#### ページ:
-*-

職場環境整備の取り組みを通して、障害者雇用の可能性を広げる
- 事業所名
- 株式会社東京食品
- 所在地
- 福岡県嘉穂郡
- 事業内容
- 食品製造卸販売
- 従業員数
- 50名
- うち障害者数
- 23名
障害 人数 従事業務 視覚障害 聴覚障害 肢体不自由 2 事務 内部障害 1 事務 知的障害 20 油揚げ・厚揚げの製造、コンテナの洗浄作業等 精神障害 - 目次

1.事業所の概要、障害者雇用の経緯
(1)事業所の概要
① 事業所の特徴
当社は、昭和32(1957)年に豆腐・油揚げの製造販売業として、穂波町秋松に設立。その後昭和54(1979)年に主力を玉子とうふ、茶わん蒸しの製造卸販売に転換し、嘉穂町に油揚げ部門を移転した。この時期より知的障害があっても作業を単純化することで彼らにも十分働いてもらえるだろうとの考えにより業務の細分化を図り、事業所近くの知的障害者、軽度の身体障害者を若干名雇用し、平成元(1989)年ごろより、さらに職場定着だけでなく、就業生活を支える仕組みとして「障害者職業生活相談員」を配置するなど、彼らの生活までも包括した支援体制づくりを行い、徐々に障害者の雇用人数を増やしてきた。

-*-

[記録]
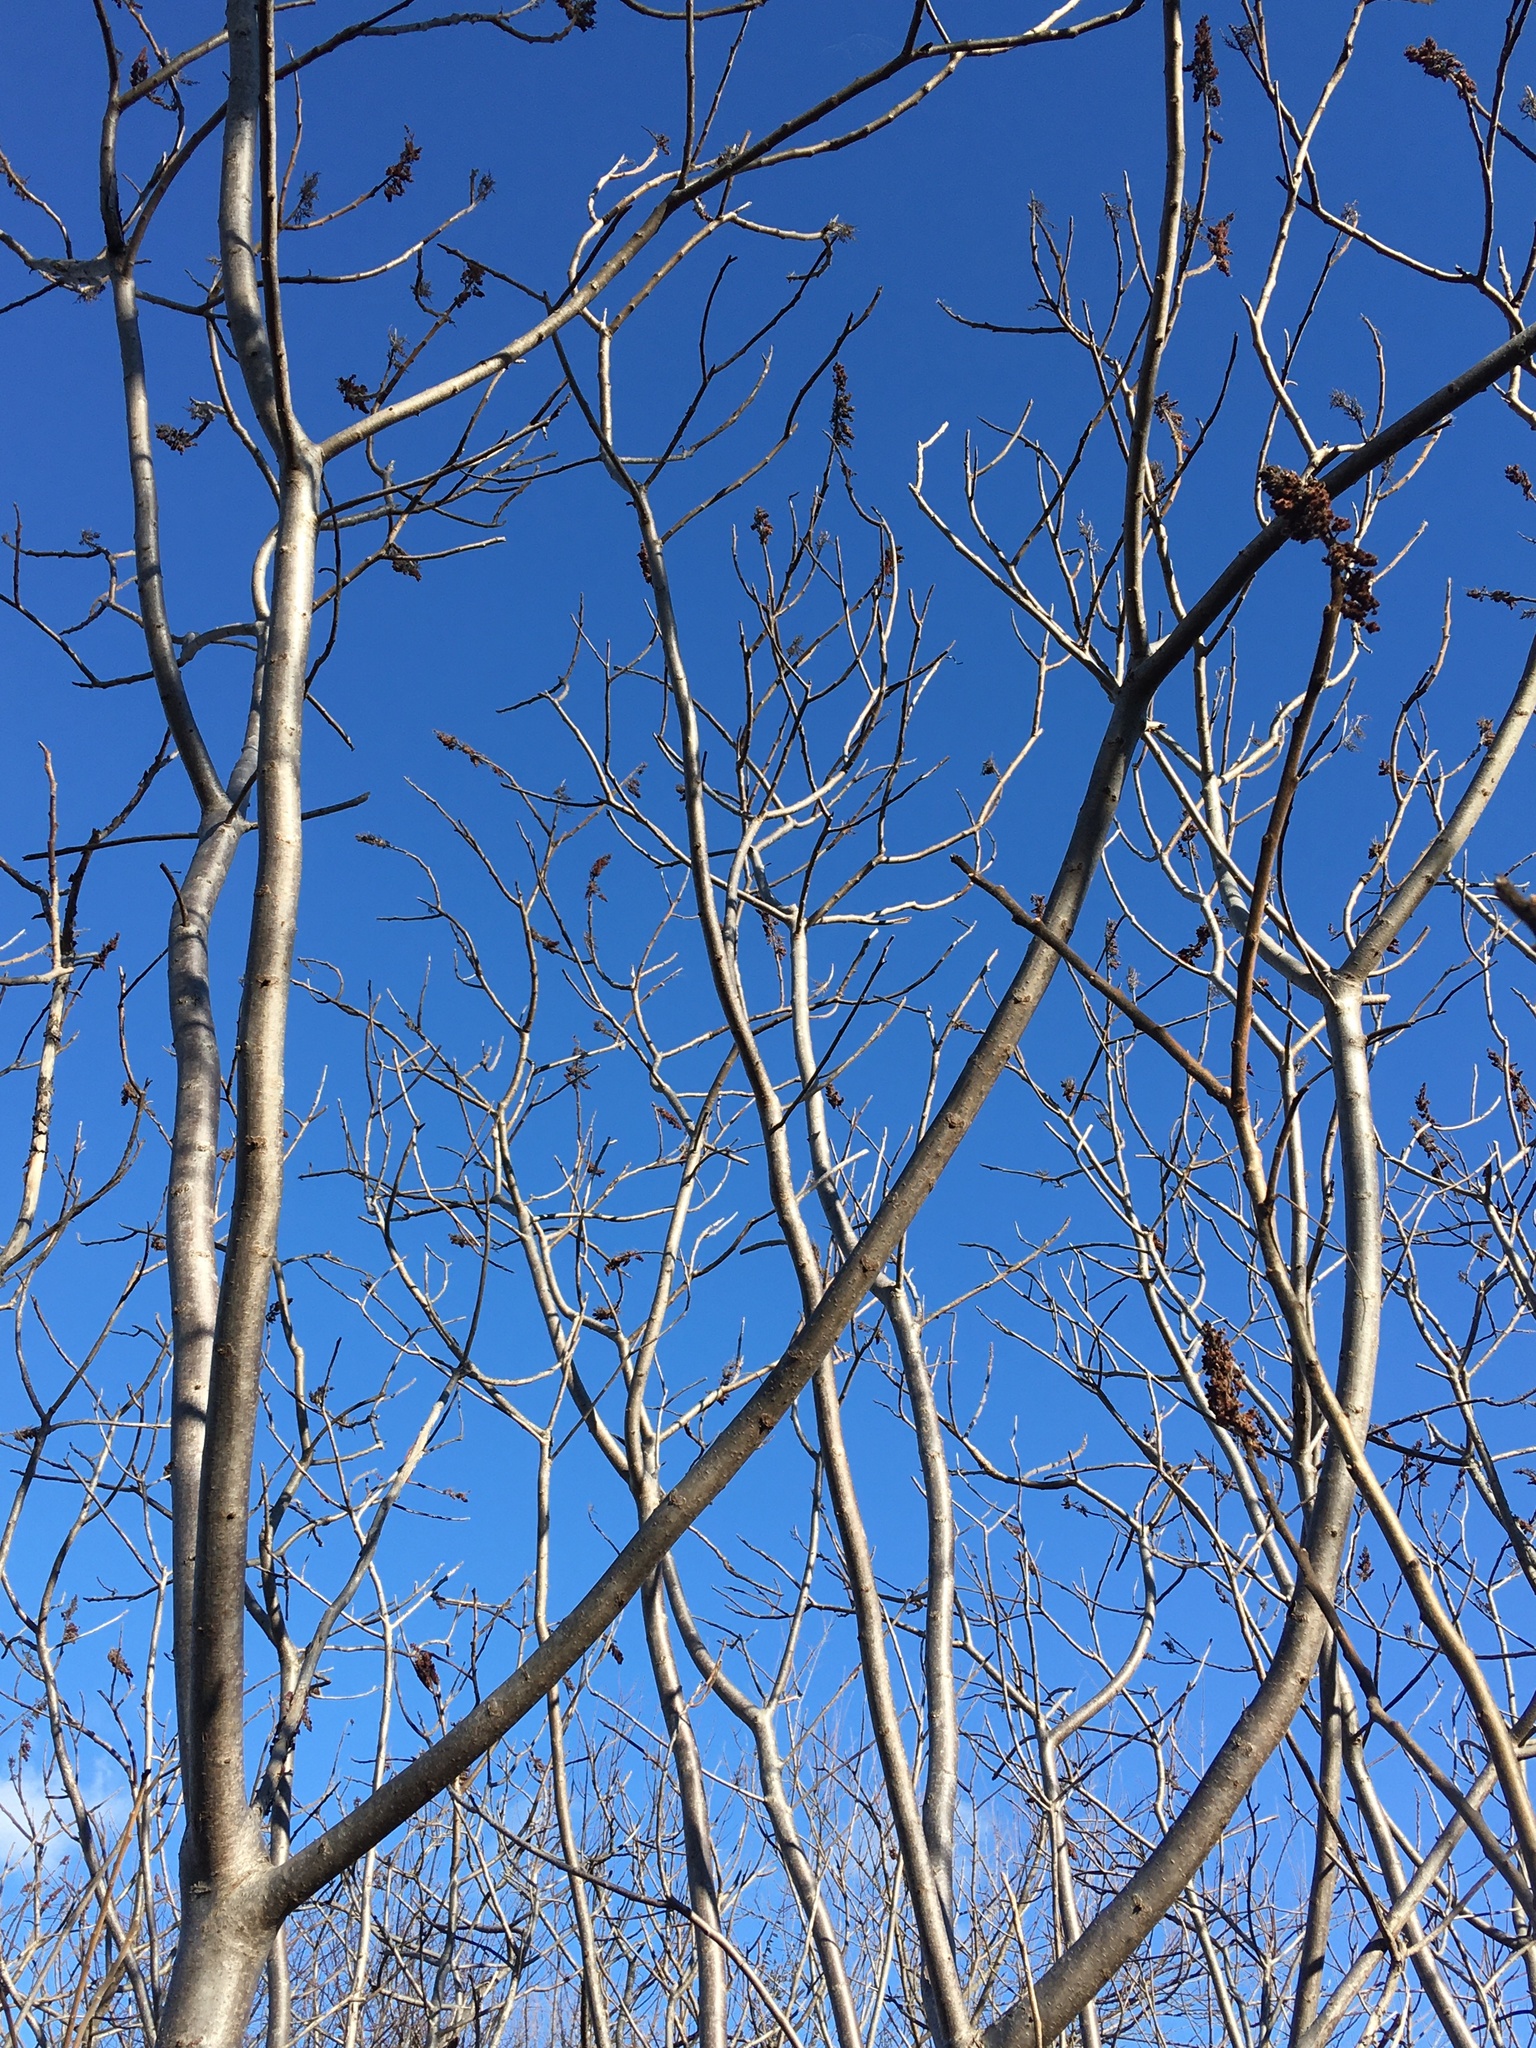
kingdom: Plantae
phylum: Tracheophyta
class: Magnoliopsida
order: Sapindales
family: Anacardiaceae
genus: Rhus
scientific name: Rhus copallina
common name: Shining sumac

-*-

#### お願い:
- 1) ページによると、株式会社東京食品が設立されたのは何年ですか。
- 2) 記録の各行を1行ずつ文字列にして、JSONのリストに書き換えてください。空行と画像は入れないでください。
ページと記録は、互いに関係がありません。

#### 練習の答え:
- 1) 昭和32(1957)年です。

- 2)
[
  "kingdom: Plantae",
  "phylum: Tracheophyta",
  "class: Magnoliopsida",
  "order: Sapindales",
  "family: Anacardiaceae",
  "genus: Rhus",
  "scientific name: Rhus copallina",
  "common name: Shining sumac"
]